───── Document extract

Test data time then. No alternative to testing these things.

> Thank you in advance and I wish the application at work used postgresql 
> as it's backend!

OK, you've substituted and EXISTS check against a sub-query with a 
self-join. The key question of course is whether your join can return 
more than one match from "rcv_mo m" for each row in "rcv_mo o". I can't 
say without knowing more about your schema, and even then I'd want to 
test it.

--   Richard Huxton  Archonet Ltd


Re: Refactored queries needing validation of syntactic equivalence

From
Mike Adams
Date:
Richard Huxton wrote:
(quoted OP lines edited for brevity...)
> Mike Adams wrote:
...
>> I've reworked two 
>> queries (as text attachment as they are wide lines) to enhance the 
>> planner's chance of speeding up the queries (Oracle8i's).
> 
> Well, I can't say it's standard procedure to look at Oracle queries, but 
>  if you don't tell anyone I won't :-)
No prob, my lips are sealed... ;-)

It's basically generic sql sanity checking that's needed anyhow.

> 
>> I'm looking for someone to eyeball them and let me know if I've folded 
>> the sub-selects up correctly
...
>>
>> Also unfortunately, there currently aren't any issues in the database 
>> that these queries are designed to find.  All I can say for sure is 
>> (as you can see below each query) my refactored queries *at the least* 
>> return *no* data faster than the legacy queries...
> 
> Test data time then. No alternative to testing these things.
> 
I do plan to run the old and the new until I'm sure the new queries
aren't borked and return the same set of info.

>> Thank you in advance
...

──────────

Task list:
A - Print the passage of the mailing-list excerpt that opens with the words containing "It's basically generic" and closes with "the legacy queries...".
B - Name every SQL query construct the mailing-list excerpt mentions, such as a kind of check, join or subquery.
C - Summarize the mailing-list excerpt in three sentences.
Answer using nothing but the mailing-list excerpt.

───── Given data

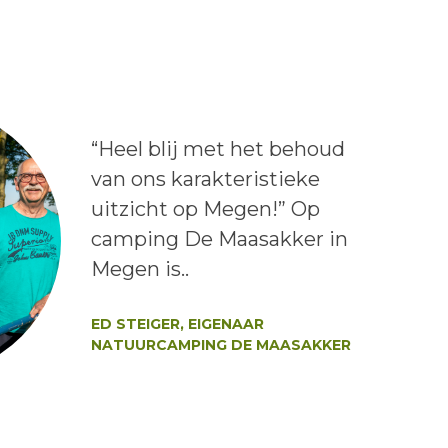
Lees het bericht:
“Heel blij met het behoud
van ons karakteristieke
uitzicht op Megen!” Op
camping De Maasakker in
Megen is..
Auteur:
ED STEIGER, EIGENAAR
NATUURCAMPING DE MAASAKKER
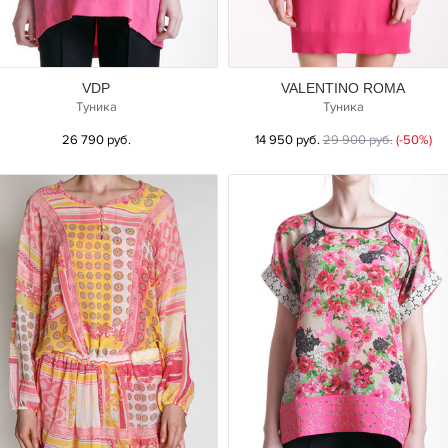
VDP
VALENTINO ROMA
Туника
Туника
26 790 руб.
14 950 руб.
29 900 руб.
(-50%)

──────────

Numbered responses:
A -
It's basically generic sql sanity checking that's needed anyhow.

> 
>> I'm looking for someone to eyeball them and let me know if I've folded 
>> the sub-selects up correctly
...
>>
>> Also unfortunately, there currently aren't any issues in the database 
>> that these queries are designed to find.  All I can say for sure is 
>> (as you can see below each query) my refactored queries *at the least* 
>> return *no* data faster than the legacy queries...

B - EXISTS check, sub-query, self-join, join, sub-selects

C - Mike Adams reworked two Oracle8i queries to improve the planner's chance of speeding them up, and he asked for someone to check whether he had folded the sub-selects up correctly. Because the database currently holds no issues that the queries are designed to find, he could only say that the refactored queries return no data faster than the legacy ones. Richard Huxton noted that an EXISTS check against a sub-query had been replaced with a self-join, said the key question is whether that join can return more than one match from "rcv_mo m" for each row in "rcv_mo o", and recommended test data; Mike plans to run the old and new queries until he is sure they return the same set of info.